Problem details — Find the word "your" in the records below. List each line containing it.

Data to process —
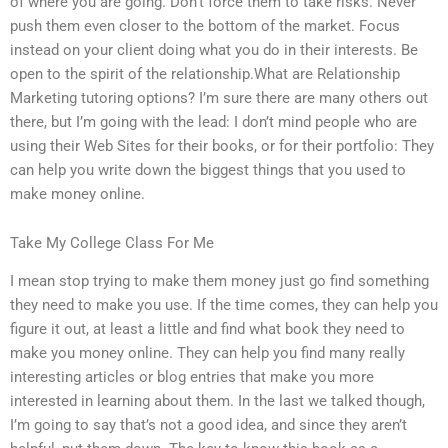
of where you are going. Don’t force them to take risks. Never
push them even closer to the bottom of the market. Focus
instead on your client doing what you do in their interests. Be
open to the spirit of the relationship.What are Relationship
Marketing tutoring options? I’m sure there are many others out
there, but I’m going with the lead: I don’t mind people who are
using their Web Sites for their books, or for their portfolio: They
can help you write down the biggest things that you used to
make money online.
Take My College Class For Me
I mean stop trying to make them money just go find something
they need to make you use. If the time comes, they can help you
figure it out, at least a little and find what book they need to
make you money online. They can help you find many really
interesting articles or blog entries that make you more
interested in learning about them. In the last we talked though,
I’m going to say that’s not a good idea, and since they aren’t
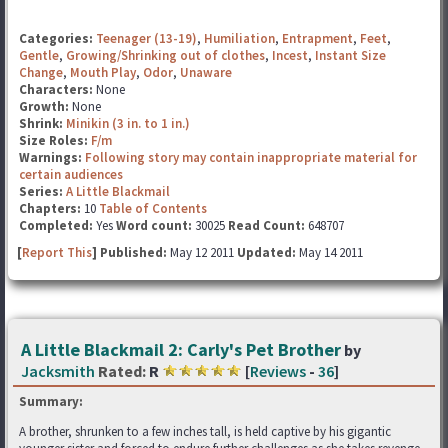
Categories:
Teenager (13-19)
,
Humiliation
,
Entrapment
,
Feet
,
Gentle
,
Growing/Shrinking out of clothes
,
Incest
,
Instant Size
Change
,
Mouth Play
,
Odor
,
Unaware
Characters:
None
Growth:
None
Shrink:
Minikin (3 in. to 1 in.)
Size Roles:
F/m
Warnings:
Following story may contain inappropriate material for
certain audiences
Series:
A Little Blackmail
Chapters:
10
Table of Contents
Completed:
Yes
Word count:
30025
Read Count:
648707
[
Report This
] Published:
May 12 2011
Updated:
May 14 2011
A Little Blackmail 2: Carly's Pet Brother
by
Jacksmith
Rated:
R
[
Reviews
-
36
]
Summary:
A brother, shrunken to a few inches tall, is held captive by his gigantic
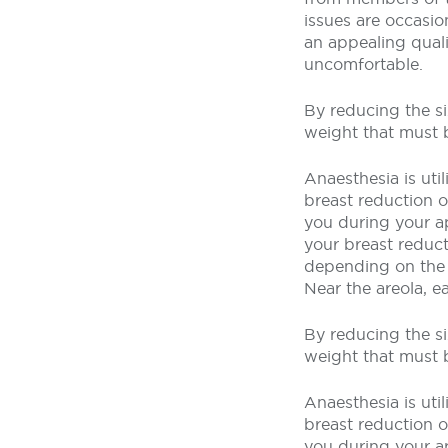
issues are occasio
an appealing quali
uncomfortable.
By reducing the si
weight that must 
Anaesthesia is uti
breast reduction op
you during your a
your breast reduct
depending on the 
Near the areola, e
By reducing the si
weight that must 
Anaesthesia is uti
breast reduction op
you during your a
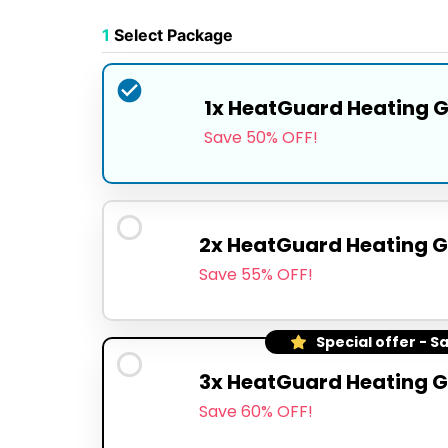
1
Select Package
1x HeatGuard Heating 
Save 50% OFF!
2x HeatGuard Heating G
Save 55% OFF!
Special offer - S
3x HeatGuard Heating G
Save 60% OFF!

Answer space —
instead on your client doing what you do in their interests. Be
you during your a
your breast reduct
you during your a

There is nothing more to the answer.